PROBLEM:
Format the lines of the material below as a numbered list, starting with the line containing "INFORMACIÓN" and ending with the line containing "Cerere stergere cont". Omit blank lines and pictures.

AVAILABLE DATA:
_____

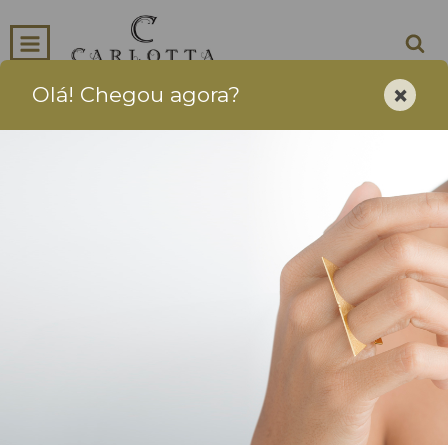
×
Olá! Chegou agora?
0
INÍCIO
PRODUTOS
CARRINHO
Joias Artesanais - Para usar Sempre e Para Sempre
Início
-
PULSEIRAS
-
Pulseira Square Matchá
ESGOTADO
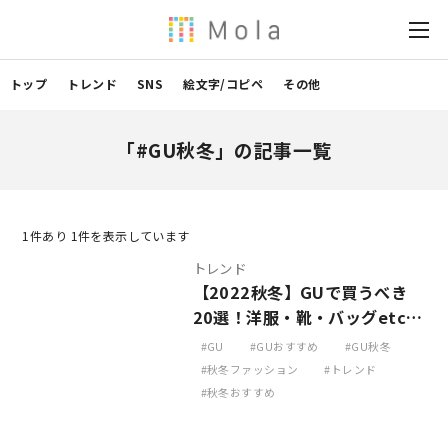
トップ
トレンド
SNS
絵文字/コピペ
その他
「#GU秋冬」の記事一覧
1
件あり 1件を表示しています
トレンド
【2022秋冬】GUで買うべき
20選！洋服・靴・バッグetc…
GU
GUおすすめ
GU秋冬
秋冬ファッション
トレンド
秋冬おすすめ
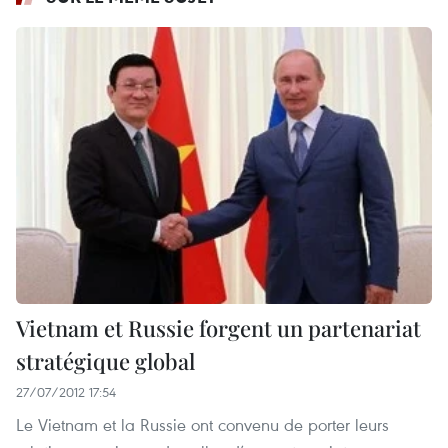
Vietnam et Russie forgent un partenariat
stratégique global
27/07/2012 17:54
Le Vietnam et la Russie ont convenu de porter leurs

_____

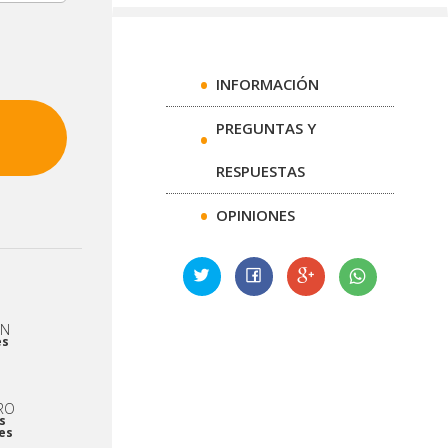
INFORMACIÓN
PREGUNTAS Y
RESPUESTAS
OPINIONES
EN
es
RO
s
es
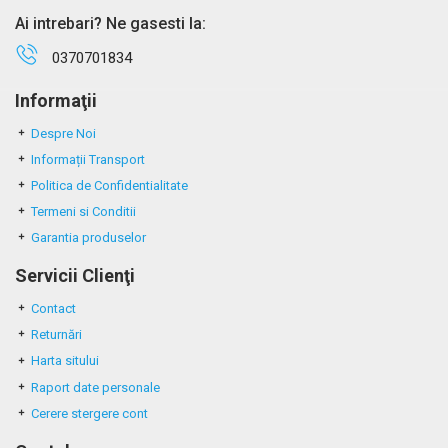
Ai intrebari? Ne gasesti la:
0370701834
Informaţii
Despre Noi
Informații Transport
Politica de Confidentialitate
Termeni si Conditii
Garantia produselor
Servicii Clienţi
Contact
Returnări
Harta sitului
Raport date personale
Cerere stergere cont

_____

ANSWER TO THIS PROBLEM:
1. INFORMACIÓN
2. PREGUNTAS Y
3. RESPUESTAS
4. OPINIONES
5. EN
6. es
7. RO
8. s
9. es
10. Ai intrebari? Ne gasesti la:
11. 0370701834
12. Informaţii
13. Despre Noi
14. Informații Transport
15. Politica de Confidentialitate
16. Termeni si Conditii
17. Garantia produselor
18. Servicii Clienţi
19. Contact
20. Returnări
21. Harta sitului
22. Raport date personale
23. Cerere stergere cont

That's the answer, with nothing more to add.